=== Dataset records ===
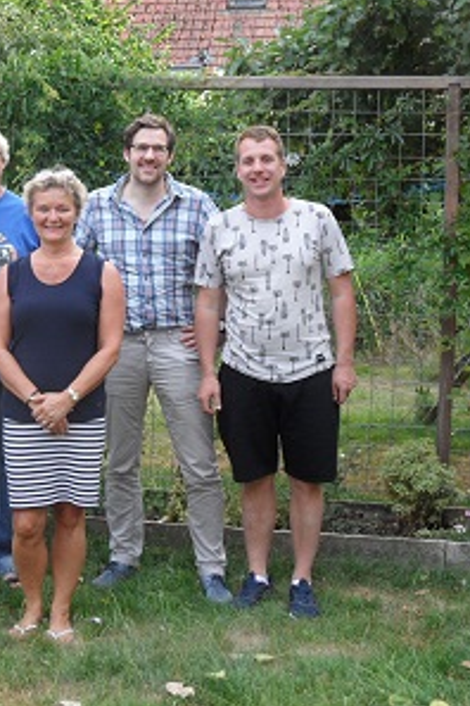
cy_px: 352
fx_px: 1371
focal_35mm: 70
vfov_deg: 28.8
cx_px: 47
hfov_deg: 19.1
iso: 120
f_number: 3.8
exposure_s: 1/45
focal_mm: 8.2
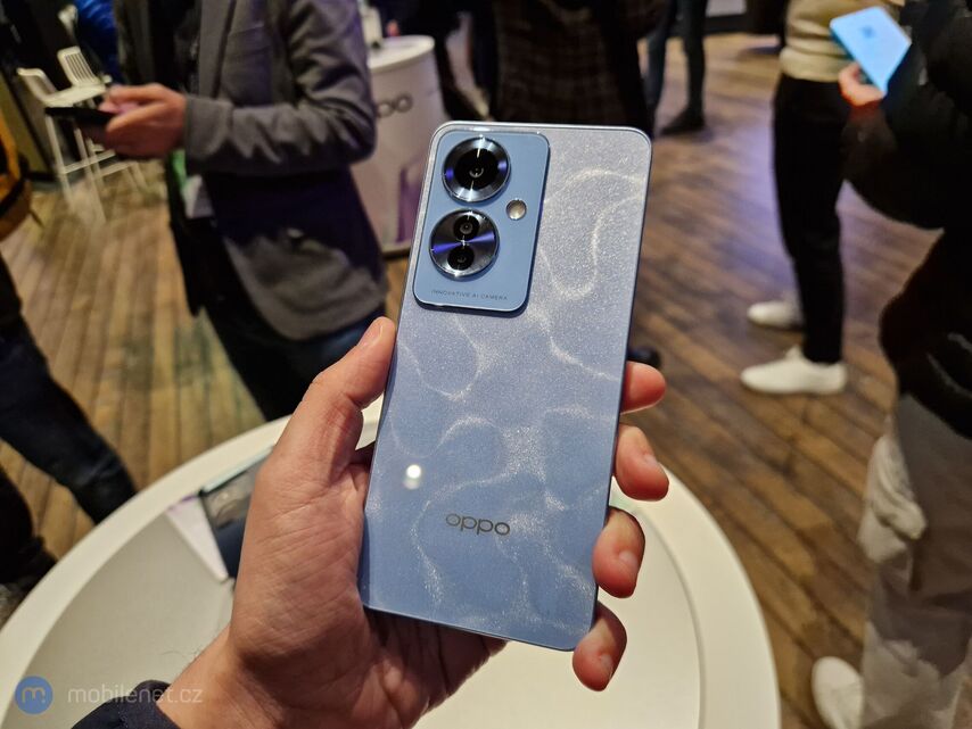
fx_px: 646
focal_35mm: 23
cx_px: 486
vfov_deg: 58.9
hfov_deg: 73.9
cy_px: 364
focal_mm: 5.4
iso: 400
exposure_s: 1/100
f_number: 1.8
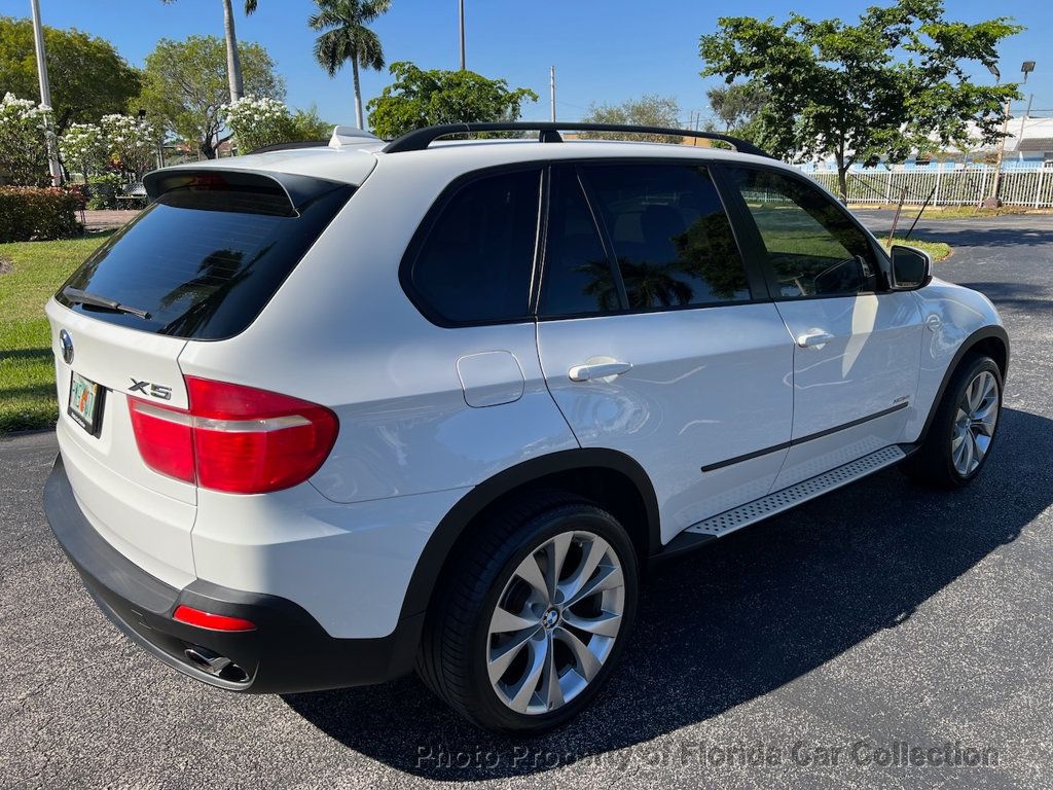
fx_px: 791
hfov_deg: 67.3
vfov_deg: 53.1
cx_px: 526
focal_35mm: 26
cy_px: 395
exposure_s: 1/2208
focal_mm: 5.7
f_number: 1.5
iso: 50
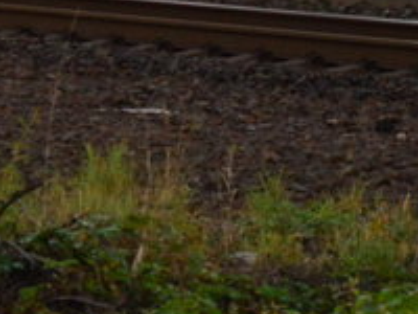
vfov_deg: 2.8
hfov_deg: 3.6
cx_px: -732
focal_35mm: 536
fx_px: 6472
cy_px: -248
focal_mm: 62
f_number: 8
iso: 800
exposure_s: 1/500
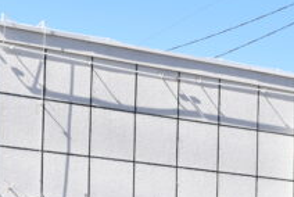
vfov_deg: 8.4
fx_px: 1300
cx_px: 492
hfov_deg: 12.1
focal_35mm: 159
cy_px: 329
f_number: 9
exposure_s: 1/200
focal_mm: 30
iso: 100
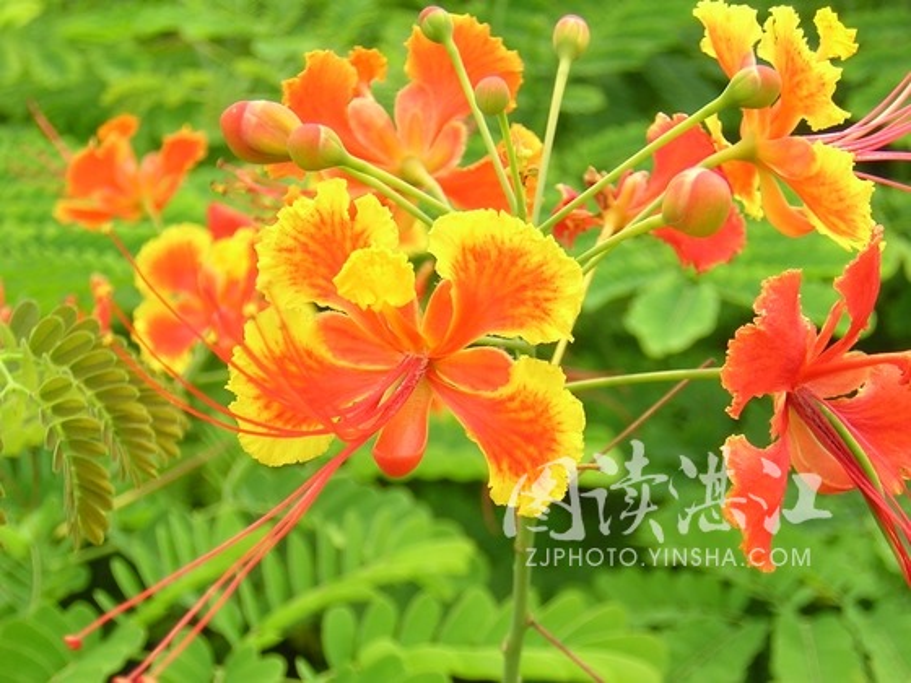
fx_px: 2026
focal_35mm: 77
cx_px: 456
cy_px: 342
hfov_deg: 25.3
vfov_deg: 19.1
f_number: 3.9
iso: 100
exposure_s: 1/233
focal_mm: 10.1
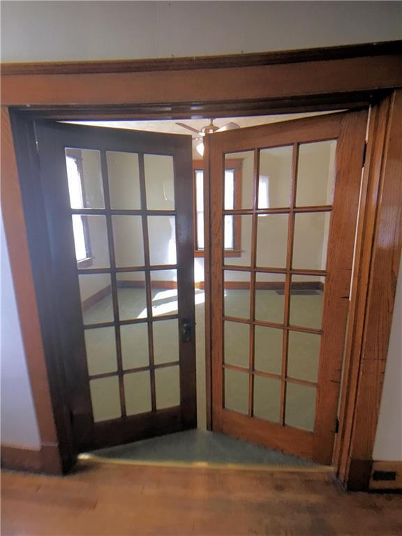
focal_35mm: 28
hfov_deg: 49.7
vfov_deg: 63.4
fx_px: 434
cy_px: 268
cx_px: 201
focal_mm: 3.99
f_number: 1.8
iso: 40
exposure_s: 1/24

=== Activity ===
From the records above, copy exactly the lines starting at the one with "focal_mm: 8.2" and ending at the one with "vfov_deg: 19.1", and no others. Pictures stay out.

=== Task answer ===
focal_mm: 8.2
fx_px: 646
focal_35mm: 23
cx_px: 486
vfov_deg: 58.9
hfov_deg: 73.9
cy_px: 364
focal_mm: 5.4
iso: 400
exposure_s: 1/100
f_number: 1.8
fx_px: 791
hfov_deg: 67.3
vfov_deg: 53.1
cx_px: 526
focal_35mm: 26
cy_px: 395
exposure_s: 1/2208
focal_mm: 5.7
f_number: 1.5
iso: 50
vfov_deg: 2.8
hfov_deg: 3.6
cx_px: -732
focal_35mm: 536
fx_px: 6472
cy_px: -248
focal_mm: 62
f_number: 8
iso: 800
exposure_s: 1/500
vfov_deg: 8.4
fx_px: 1300
cx_px: 492
hfov_deg: 12.1
focal_35mm: 159
cy_px: 329
f_number: 9
exposure_s: 1/200
focal_mm: 30
iso: 100
fx_px: 2026
focal_35mm: 77
cx_px: 456
cy_px: 342
hfov_deg: 25.3
vfov_deg: 19.1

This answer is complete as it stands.